The other open issue was implementation timing for the various changes: registrars and registries expressed the need for an 18-month implementation window, but there was some talk of an alternative approach. The 18-month plan starts with a 6-month “quiet period” during which each registrar and registry can coordinate with each other to prepare for the transition and begin the necessary updates to their own systems. Then there will be a 12-month period to implement the necessary system changes. At the end of this window, everyone needs to be following the new Policy. In the proposed alternative approach, registrars and registries could begin preparing immediately, but the actual implementation would have to be done during a small window of time in August 2025. We’re happy to say that ICANN Staff understood the concerns with that plan, and we’re now back to an 18-month rollout.

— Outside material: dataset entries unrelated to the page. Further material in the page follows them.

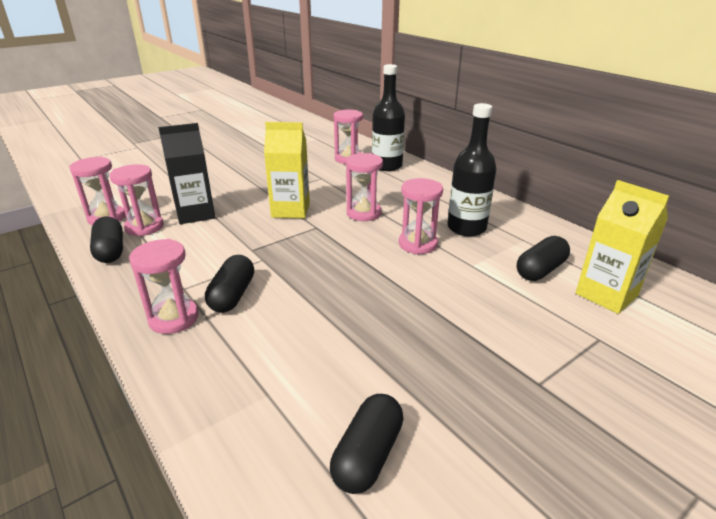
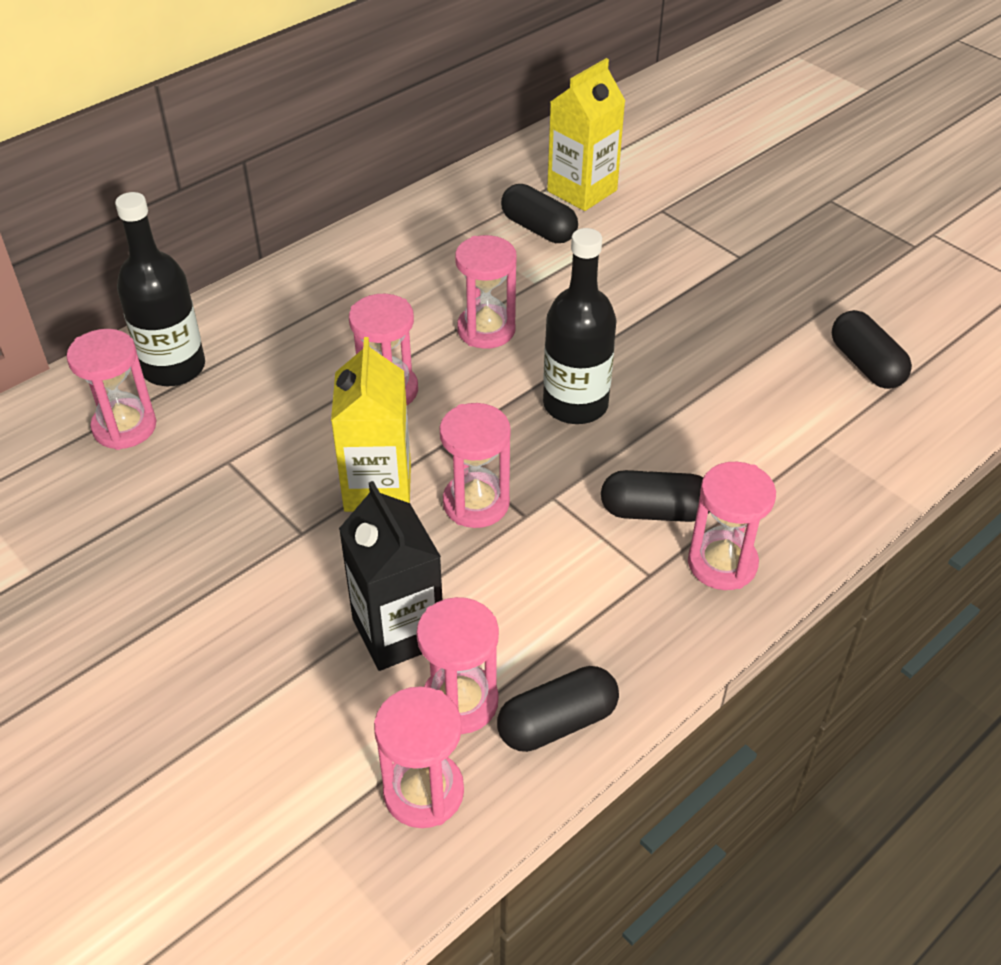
camera: 95 degrees left, 15 degrees up
black capsule [330,394,403,494] -> black capsule turned 45 degrees clockwise [832,310,912,389]
black bottle [447,103,496,236] -> black bottle moved to [543,228,617,424]
none -> pink hourglass [440,403,511,528]

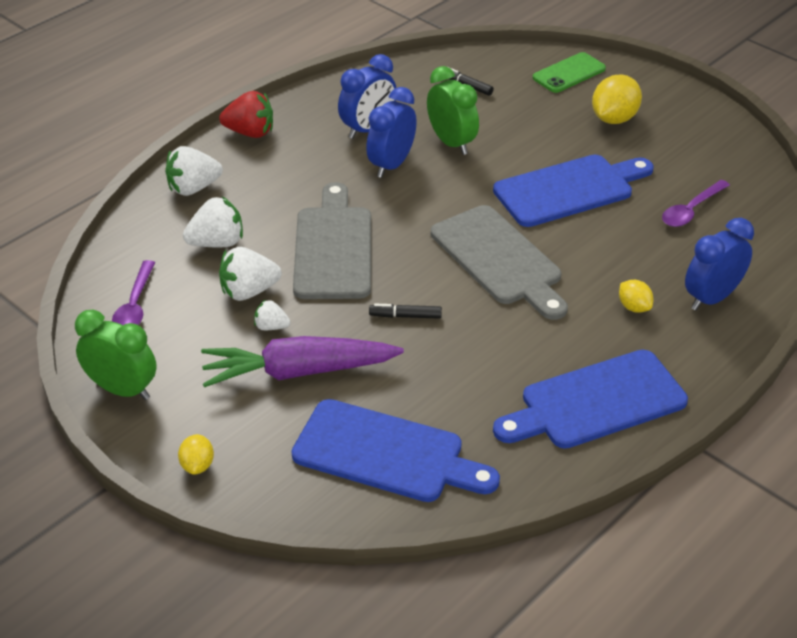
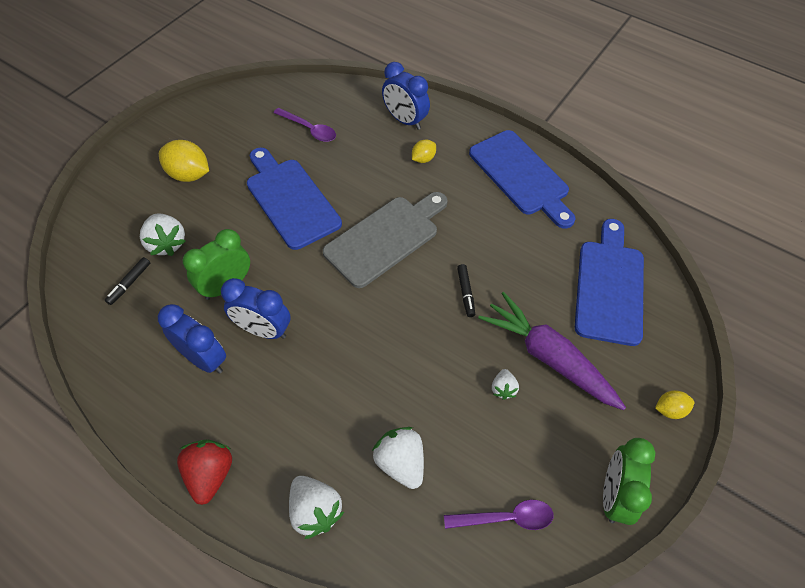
camera: 100 degrees left, 15 degrees up
purple carrot [201,336,404,387] -> purple carrot turned 150 degrees clockwise [478,292,626,410]
white strawberry [219,247,282,301] -> white strawberry moved to [140,214,186,256]
grey cutting board [293,182,371,299] -> none
green phone [533,52,606,93] -> none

As always, we’ll make the necessary updates in a way that minimizes work for our resellers, and we’ll provide plenty of notice.
In other registration-data-related news, the pilot of ICANN’s centralized Registration Data Request Service (RDRS) is almost ready for requestors. Tucows has enrolled in the RDRS pilot to support the project and help ICANN gather community-wide request volume data (similar to what we already track), but we’ll continue to use our TACO system to grant and manage access to registration data. The data collected through the RDRS will help the ICANN Board decide whether a centralized system like this or, perhaps, a more complex version, is useful or needed.
Both the Registration Data Policy and the RDRS help foster trust in the broader Internet Community by promoting privacy by design and by default, and by helping people contact domain name registrants when necessary.
New gTLD Program
If you’re looking for a detailed review of the New gTLD Program you can check out our ICANN77 Recap. Here, we’ll just share this exciting piece of news: applications for creating new TLDs will start up in April 2026! ICANN has published an implementation plan (PDF) and we’re continuing to track this work while promoting our services as a backend registry operator and consultant for new gTLDs. If you or your clients are interested in a .yourbrand TLD, don’t hesitate to get in touch.
Transfer Policy
The Transfer Policy Review PDP Working Group met at ICANN78 to continue their work on “ICANN-approved transfers,” which happens when a Registrar is acquired by another Registrar or when a Registrar is de-accredited and its domains are redelegated to another Registrar. The team is also considering a proposed change to the Transfer Dispute Resolution Policy (TDRP). Currently, disputes can only be initiated by a registrar in cases where the Transfer Policy is not followed; the question now on the table is whether registrants should also be able to initiate a dispute under the TDRP.
It may instead be more useful to have a separate process (and perhaps a new policy) that registrants can use in cases where the Transfer Policy requirements were met (e.g. a valid transfer authorization code was provided to the gaining registrar) but the transfer itself was invalid (e.g. a bad actor accessed the domain owner’s account and changed the domain contact info so they could then transfer the domain away from its true owner). Updating the TDRP is likely out of scope for the current Transfer Policy Working Group, but the issue will be sent back to the GNSO Council for consideration of how best to proceed.
That’s everything for this ICANN78 Policy Roundup. Once again, we encourage all registrars to vote for the DNS Abuse Amendments to the RAA. See you at ICANN79!